The new stuff in this list that I didn’t discuss in the previous post is obviously the dynamic data requirements because this is an ever evolving blogging platform. The way this works is as follows:

  1. The Ghost Headless CMS is hosted on an AWS LightSail VM running Ubuntu 18.04 LTS with MySql, NodeJs based Ghost CMS running behind the NGINX server. This allows us to either use the Ghost Native application or the Web Interface hosted at backend endpoint. This way the authors on the blogging platform can either use the Native application or the web interface to publish the content. This application is served on a secure SSL channel using the SSL certificate obtained through LetsEncrypt bot. I believe that LetsEncrypt is a great initiative and it’s really easy to setup NGINX and LetsEncrypt based certificates. Once you follow the instructions the cert-bot will take care of renewal of your SSL certificate automatically. Ghost CMS provides REST API for both content and administration. I used this API to generate the static website using GatsbyJs.
  2. The next step was to use a static site generator that would generate a static React application based on the content available from the Ghost CMS. I knew about GatsbyJs and thought of using it, I was very happy to find that they already have a plugin for Ghost CMS. The reason I wanted to go down the static site route is because this way you don’t have scale any servers, secure the website against attacks because all you can do is perform a GET request.
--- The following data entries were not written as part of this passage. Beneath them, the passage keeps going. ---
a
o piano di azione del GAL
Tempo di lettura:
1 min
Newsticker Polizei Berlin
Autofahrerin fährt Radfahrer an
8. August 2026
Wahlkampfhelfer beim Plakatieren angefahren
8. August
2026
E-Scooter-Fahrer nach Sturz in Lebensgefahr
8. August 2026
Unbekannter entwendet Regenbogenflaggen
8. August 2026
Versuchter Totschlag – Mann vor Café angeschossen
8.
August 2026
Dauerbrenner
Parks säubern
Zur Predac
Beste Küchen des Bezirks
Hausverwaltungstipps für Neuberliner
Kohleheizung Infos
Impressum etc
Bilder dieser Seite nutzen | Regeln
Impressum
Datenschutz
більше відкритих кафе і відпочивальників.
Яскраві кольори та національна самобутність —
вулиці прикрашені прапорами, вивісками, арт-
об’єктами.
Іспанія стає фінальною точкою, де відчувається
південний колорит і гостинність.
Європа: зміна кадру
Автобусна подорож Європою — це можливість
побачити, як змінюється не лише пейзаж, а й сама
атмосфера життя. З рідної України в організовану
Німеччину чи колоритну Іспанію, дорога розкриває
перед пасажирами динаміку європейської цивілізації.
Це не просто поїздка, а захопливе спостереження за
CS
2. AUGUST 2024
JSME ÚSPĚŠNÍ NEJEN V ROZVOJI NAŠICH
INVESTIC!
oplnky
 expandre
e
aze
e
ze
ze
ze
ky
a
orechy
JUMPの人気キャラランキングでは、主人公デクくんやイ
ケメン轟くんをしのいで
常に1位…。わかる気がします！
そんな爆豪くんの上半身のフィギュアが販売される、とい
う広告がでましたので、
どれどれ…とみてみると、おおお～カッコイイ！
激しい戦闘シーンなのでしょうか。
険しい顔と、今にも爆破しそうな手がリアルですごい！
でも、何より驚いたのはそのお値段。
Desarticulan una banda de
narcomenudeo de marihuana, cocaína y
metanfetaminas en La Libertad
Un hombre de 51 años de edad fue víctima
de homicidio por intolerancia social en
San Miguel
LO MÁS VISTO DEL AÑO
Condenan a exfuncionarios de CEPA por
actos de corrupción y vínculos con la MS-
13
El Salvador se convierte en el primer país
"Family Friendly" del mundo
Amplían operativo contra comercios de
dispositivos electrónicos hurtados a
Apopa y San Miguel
I used the starter template and customised it a bit and added a few additional GatsbyJs plugins for things like Google Analytics, Facebook Analytics, Google AdSense etc.
  3. Once finished I setup an AWS S3 bucket to host to static files. Next I created an AWS CloudFront distribution pointing to the S3 bucket and finally requested an SSL Certificate for tanooja.com using AWS Certificate manager (all this setup didn’t cost me a single penny – except for the LightSail VM which comes at $5 per month). AWS has very good documentation on their developers page which is easy to follow on developers page. There are certain gotchas that are there which you need to be careful about when hosting SPAs. This has mostly to do with the fact that your website is not running behind a web server like NGINX, Tomcat or IIS. AWS CloudFront is literally serving the HTML and JavaScript files from the S3 bucket and it knows nothing about Routing and Dynamic pages. I will probably do a follow up post about it at some point later (because I am still discovering some of these gotchas).
  4. The last step was automating the deployments. The website is deployed to the S3 bucket twice a day (using a scheduled build) and on check-ins to master branch in the private git repository.
  5. For managing deployment workflow to the AWS infrastructure I use my custom deployment script mentioned in the previous post. When I was able to re-use the script I realised that may be I should publish it as an NPM package (probably some day).

The website is running and I took me a couple of days to set this entire machinery. A weekend well spent.